### [Exercises to complete]
• 1. Can you condense the paragraph beginning "George Forray was born" in the porter biographies into a short list that keeps its main facts?
• 2. Will you carry on the biographies of the CPR sleeping car porters from the point where they end?

### [Extract]
###

Frank Collins was born in Vancouver in 1915. He became a CPR sleeping car porter in 1933, working out of the division located in Vancouver until he resigned in 1956. Along with Ernie Lawrence, he worked hard to organize the Vancouver Division’s BSCP, beginning in 1939 through to its certification in 1944 and the signing of its first contract in 1945. He and Lawrence managed to recruit 96% of the city’s CPR porters into the union, despite the risks associated with joining. (Source: 417402)

Clarence Nathaniel Este was born in Antigua in 1903. He immigrated to Canada in 1926 where he quickly gained employment as a sleeping car porter for the Montreal Division of the CPR. A rank-and-file member of the BSCP, he worked tirelessly for the company for forty-two years. His brother, famed Reverend Charles H. Este, who led Union United Church for nearly half a century, was one of the only Black priests in Canada to publicly advocate for the unionization of porters. (Source: 417405 [part 1]; 417386 [part 2])

George Forray was born in Montréal in 1911 to immigrant parents from Grenada and Guadalupe. In 1937, while travelling home from Mount Allison University, the CPR recruited him to work as a sleeping car porter for the summer. Forray never returned to school and remained with the company for 40 years. He was a proud member of the BSCP throughout his service on the rails. (Source: 417383)

Harold James Fowler was born in Dover Township in Kent County, about 10 kilometres from the city of Chatham. He made his first trip as a CPR sleeping car porter in June 1939, running out of the company’s Toronto Division to Vancouver. Fowler was a chartered member of the BSCP, serving as chairman of its Entertainment Committee for a period. He also took great pride in providing sound advice and counselling to fellow porters while they were in transit. Fowler was forced to retire from his job in 1976 due to severe arthritis in his back. Luckily, he had worked enough years to qualify for a full pension. (Source: 417393)

Charles Allen Milton Hog was born in Montreal in 1921. His family left Canada when he was three years old and settled in Jamaica, the birthplace of his parents. Searching for adventure, Hog returned to Canada in 1946 and got a job one year later as a CPR sleeping car porter in Montreal. He spent the next 18 years of his life on the rails. Inspired by the work that had been done by Jamaica’s People’s National Party to unionize sugar cane workers, he quickly joined the Montreal Division’s BSCP when it was just starting. He served as a local member of its Grievance Committee and routinely counselled Arthur Robinson Blanchette, who conducted all Canadian BSCP business and reported directly to A. Philip Randolph, organizer of the American BSCP and its first president. Hog also served as the BSCP representative for the Quebec Labour Council. In his later years, he was heavily involved in human rights activism, serving as a founding member of the Negro Citizenship Association in Montreal. (Source: 417405)

###

### [Dataset excerpts]

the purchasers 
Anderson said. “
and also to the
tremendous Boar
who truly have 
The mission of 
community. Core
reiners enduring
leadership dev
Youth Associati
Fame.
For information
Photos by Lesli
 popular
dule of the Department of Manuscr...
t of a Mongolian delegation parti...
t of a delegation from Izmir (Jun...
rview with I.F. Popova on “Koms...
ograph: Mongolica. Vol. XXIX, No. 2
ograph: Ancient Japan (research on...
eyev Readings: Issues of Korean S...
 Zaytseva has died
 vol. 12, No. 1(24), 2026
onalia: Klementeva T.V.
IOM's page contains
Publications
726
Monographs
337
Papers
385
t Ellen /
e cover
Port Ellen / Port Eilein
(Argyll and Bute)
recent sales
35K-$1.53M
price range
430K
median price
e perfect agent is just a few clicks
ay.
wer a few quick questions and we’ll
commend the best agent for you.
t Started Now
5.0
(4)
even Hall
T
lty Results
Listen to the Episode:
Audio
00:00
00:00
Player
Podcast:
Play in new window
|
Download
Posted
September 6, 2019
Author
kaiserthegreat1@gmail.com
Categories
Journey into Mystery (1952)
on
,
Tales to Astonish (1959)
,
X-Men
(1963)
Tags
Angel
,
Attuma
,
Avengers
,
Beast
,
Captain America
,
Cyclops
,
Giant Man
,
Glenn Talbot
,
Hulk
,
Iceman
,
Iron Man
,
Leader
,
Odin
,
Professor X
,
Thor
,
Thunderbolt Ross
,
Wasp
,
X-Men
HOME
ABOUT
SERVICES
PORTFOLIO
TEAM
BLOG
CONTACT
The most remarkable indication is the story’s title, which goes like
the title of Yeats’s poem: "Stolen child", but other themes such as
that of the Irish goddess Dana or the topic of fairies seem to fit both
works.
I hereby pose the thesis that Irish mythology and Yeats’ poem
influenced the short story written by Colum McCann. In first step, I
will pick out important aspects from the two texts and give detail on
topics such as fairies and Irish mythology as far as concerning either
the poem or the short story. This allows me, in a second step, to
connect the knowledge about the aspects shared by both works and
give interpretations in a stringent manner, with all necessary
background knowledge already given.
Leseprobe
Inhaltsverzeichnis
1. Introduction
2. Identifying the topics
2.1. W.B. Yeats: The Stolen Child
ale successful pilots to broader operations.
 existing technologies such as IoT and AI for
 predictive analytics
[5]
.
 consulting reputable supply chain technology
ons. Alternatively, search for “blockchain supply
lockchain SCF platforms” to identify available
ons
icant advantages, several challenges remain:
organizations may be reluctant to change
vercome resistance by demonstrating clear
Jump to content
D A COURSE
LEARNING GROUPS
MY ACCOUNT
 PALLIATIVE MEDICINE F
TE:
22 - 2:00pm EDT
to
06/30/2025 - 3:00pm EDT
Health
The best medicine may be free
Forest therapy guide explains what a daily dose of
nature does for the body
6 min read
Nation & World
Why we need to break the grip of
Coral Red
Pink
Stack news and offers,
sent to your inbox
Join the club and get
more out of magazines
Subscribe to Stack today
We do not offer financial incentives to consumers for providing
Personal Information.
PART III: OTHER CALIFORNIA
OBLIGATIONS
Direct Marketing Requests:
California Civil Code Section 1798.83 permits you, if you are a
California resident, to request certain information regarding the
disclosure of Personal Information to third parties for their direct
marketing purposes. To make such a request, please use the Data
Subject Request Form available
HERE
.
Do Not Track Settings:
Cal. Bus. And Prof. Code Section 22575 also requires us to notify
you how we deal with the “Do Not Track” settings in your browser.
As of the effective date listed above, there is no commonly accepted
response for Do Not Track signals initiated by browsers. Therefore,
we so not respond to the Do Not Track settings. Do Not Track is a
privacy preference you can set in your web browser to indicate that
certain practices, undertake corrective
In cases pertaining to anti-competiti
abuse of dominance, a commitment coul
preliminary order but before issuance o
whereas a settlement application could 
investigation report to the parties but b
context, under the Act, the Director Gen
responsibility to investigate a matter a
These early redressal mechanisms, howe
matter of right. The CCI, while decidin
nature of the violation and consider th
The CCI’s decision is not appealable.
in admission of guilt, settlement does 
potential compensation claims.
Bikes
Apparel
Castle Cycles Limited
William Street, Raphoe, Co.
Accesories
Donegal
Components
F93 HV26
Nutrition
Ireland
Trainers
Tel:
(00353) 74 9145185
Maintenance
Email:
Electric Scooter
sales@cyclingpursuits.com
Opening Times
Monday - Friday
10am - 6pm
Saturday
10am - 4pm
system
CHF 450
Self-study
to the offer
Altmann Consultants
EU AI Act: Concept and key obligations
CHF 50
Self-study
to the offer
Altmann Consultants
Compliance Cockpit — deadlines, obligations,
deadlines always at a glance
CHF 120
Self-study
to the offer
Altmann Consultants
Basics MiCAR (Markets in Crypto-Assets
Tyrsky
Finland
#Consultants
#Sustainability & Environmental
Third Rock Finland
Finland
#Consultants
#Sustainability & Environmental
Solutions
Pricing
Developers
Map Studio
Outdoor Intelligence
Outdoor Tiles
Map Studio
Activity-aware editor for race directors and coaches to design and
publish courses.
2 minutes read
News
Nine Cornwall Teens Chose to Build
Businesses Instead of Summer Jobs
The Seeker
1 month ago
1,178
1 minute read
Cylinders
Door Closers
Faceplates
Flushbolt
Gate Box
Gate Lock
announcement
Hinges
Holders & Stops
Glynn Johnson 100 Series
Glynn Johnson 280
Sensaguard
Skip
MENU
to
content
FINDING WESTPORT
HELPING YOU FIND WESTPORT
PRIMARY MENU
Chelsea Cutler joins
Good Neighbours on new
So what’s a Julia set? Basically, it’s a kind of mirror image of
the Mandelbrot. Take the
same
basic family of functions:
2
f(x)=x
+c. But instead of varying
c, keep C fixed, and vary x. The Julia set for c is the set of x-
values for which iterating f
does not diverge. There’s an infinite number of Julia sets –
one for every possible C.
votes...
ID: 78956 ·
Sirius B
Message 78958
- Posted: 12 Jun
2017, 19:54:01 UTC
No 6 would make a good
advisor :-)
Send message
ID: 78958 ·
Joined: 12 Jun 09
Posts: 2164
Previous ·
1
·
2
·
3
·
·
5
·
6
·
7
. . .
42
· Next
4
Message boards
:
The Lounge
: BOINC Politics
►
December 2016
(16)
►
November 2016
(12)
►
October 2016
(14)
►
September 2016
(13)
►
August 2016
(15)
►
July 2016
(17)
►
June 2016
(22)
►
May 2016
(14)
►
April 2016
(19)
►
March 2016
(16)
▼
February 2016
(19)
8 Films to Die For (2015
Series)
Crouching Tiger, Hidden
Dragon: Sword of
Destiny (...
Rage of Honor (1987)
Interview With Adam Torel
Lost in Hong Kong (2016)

###

### [Per-task outputs]
• 1.
- Born in Montréal in 1911 to immigrant parents from Grenada and Guadalupe
- Recruited by the CPR in 1937, while travelling home from Mount Allison University, to work as a sleeping car porter for the summer
- Never returned to school and stayed with the company for 40 years
- A proud BSCP member throughout his service on the rails

• 2.
Odell Holmes was born in Clearview, Oklahoma, in 1915. When Holmes was two years old, his family immigrated to Canada, settling in Maidstone, Saskatchewan, where most of his mother’s family already resided; they came to the country as part of the Great Migration of 1910. His father remained in the U.S., formally separating from his mother. After Holmes’s mother remarried, the family moved to Lloydminster, where he worked several low-paying, menial jobs before gaining employment as a sleeping car porter with the CPR’s Calgary Division in 1940 and then its Vancouver Division in 1961. During Holmes’s thirty-eight-year career, he was heavily involved in the union movement, serving as President of both the Calgary (fourteen years) and Vancouver (thirteen years) Divisions of the BSCP. (Source: 417389)

Joseph Morris Sealy was born in Halifax, Nova Scotia in 1910. He became a CPR sleeping car porter in 1928 and laboured for the company for 46 years. Sealy was a proud union man, serving as the president and vice-president of the BSCP’s Montréal Division. (Source: 417386)

Roy Williams was born in 1903 in Waco, Texas. His large family, which included twelve children, immigrated to Canada in stages. Williams himself came in 1910 as part of the Black Migration movement, settling with his family members in North Battleford, Saskatchewan, before moving to a homestead in Hillside. Seasonal jobs in construction and farming occupied his youth until the job crisis caused by the Depression led him to Winnipeg in 1936 to work as a sleeping car porter for the CPR. One year later, the company transferred Williams to Calgary, where he remained on the job 32 more years. Williams played an integral role in organizing the BSCP in Calgary and later served as Secretary-Treasurer of the union local for sixteen years. His wife, Cordie Williams, was also involved in the union movement, through her participation in the BSCP Ladies’ Auxiliary. (Source: 417402 [part 1]; 417389 [part 2])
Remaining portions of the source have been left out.